* **Work instructions**: In the material below, identify each line bearing the word "West". Reproduce those lines.

* **Data under study**:
────────────────

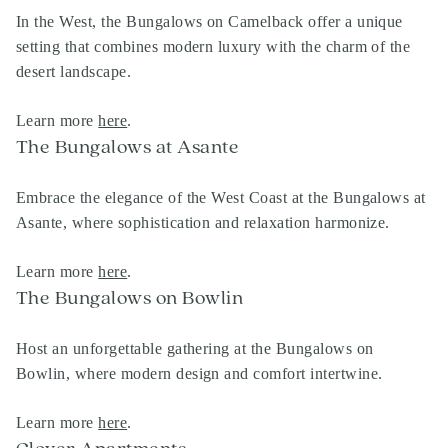
In the West, the Bungalows on Camelback offer a unique
setting that combines modern luxury with the charm of the
desert landscape.
Learn more
here
.
The Bungalows at Asante
Embrace the elegance of the West Coast at the Bungalows at
Asante, where sophistication and relaxation harmonize.
Learn more
here
.
The Bungalows on Bowlin
Host an unforgettable gathering at the Bungalows on
Bowlin, where modern design and comfort intertwine.
Learn more
here
.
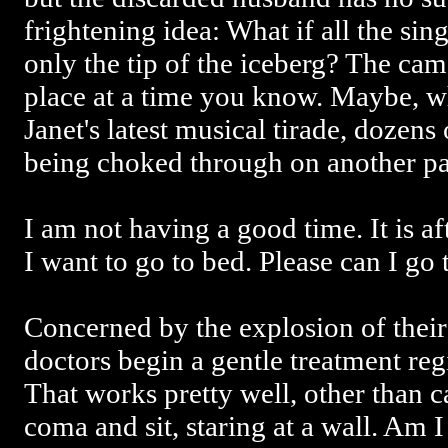
frightening idea: What if all the si
only the tip of the iceberg? The cam
place at a time you know. Maybe, wh
Janet's latest musical tirade, dozens
being choked through on another par
I am not having a good time. It is a
I want to go to bed. Please can I go
Concerned by the explosion of their 
doctors begin a gentle treatment re
That works pretty well, other than ca
coma and sit, staring at a wall. Am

────────────────

* **Answer to this exercise**:
In the West, the Bungalows on Camelback offer a unique
Embrace the elegance of the West Coast at the Bungalows at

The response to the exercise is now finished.